• **Dataset records**
···
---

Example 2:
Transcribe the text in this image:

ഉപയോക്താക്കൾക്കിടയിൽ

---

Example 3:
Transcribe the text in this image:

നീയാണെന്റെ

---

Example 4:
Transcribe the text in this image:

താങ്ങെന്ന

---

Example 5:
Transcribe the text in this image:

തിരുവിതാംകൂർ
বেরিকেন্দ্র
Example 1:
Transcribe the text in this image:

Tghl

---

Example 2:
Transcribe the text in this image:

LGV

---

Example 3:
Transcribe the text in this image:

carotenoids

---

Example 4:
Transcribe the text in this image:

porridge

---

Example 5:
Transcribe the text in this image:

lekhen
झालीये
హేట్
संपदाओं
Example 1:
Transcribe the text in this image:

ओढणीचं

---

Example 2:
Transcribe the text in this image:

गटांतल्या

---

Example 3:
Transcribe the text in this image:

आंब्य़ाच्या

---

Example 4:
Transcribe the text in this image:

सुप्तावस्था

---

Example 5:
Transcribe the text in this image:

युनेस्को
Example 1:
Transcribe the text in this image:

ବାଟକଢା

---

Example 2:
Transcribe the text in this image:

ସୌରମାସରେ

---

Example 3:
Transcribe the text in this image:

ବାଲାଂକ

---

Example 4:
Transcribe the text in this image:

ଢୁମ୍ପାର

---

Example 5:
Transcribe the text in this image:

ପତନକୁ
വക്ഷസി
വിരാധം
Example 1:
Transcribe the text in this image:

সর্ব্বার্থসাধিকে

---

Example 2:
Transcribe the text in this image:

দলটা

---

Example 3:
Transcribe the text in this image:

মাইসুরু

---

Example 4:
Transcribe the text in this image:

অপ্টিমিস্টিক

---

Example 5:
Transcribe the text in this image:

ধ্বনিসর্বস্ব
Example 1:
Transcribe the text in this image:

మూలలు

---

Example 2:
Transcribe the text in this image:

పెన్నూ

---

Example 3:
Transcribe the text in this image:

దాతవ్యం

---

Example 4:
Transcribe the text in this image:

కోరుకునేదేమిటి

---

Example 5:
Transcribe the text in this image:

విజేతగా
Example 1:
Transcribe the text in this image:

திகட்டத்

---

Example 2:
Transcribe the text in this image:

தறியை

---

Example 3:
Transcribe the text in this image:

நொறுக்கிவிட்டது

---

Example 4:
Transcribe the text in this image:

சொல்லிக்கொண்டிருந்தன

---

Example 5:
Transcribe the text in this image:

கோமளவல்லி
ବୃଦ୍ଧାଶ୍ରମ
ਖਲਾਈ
···
• **Exercise description**
What is wanted is an exact copy of the data.

• **Answer to the exercise**
---

Example 2:
Transcribe the text in this image:

ഉപയോക്താക്കൾക്കിടയിൽ

---

Example 3:
Transcribe the text in this image:

നീയാണെന്റെ

---

Example 4:
Transcribe the text in this image:

താങ്ങെന്ന

---

Example 5:
Transcribe the text in this image:

തിരുവിതാംകൂർ
বেরিকেন্দ্র
Example 1:
Transcribe the text in this image:

Tghl

---

Example 2:
Transcribe the text in this image:

LGV

---

Example 3:
Transcribe the text in this image:

carotenoids

---

Example 4:
Transcribe the text in this image:

porridge

---

Example 5:
Transcribe the text in this image:

lekhen
झालीये
హేట్
संपदाओं
Example 1:
Transcribe the text in this image:

ओढणीचं

---

Example 2:
Transcribe the text in this image:

गटांतल्या

---

Example 3:
Transcribe the text in this image:

आंब्य़ाच्या

---

Example 4:
Transcribe the text in this image:

सुप्तावस्था

---

Example 5:
Transcribe the text in this image:

युनेस्को
Example 1:
Transcribe the text in this image:

ବାଟକଢା

---

Example 2:
Transcribe the text in this image:

ସୌରମାସରେ

---

Example 3:
Transcribe the text in this image:

ବାଲାଂକ

---

Example 4:
Transcribe the text in this image:

ଢୁମ୍ପାର

---

Example 5:
Transcribe the text in this image:

ପତନକୁ
വക്ഷസി
വിരാധം
Example 1:
Transcribe the text in this image:

সর্ব্বার্থসাধিকে

---

Example 2:
Transcribe the text in this image:

দলটা

---

Example 3:
Transcribe the text in this image:

মাইসুরু

---

Example 4:
Transcribe the text in this image:

অপ্টিমিস্টিক

---

Example 5:
Transcribe the text in this image:

ধ্বনিসর্বস্ব
Example 1:
Transcribe the text in this image:

మూలలు

---

Example 2:
Transcribe the text in this image:

పెన్నూ

---

Example 3:
Transcribe the text in this image:

దాతవ్యం

---

Example 4:
Transcribe the text in this image:

కోరుకునేదేమిటి

---

Example 5:
Transcribe the text in this image:

విజేతగా
Example 1:
Transcribe the text in this image:

திகட்டத்

---

Example 2:
Transcribe the text in this image:

தறியை

---

Example 3:
Transcribe the text in this image:

நொறுக்கிவிட்டது

---

Example 4:
Transcribe the text in this image:

சொல்லிக்கொண்டிருந்தன

---

Example 5:
Transcribe the text in this image:

கோமளவல்லி
ବୃଦ୍ଧାଶ୍ରମ
ਖਲਾਈ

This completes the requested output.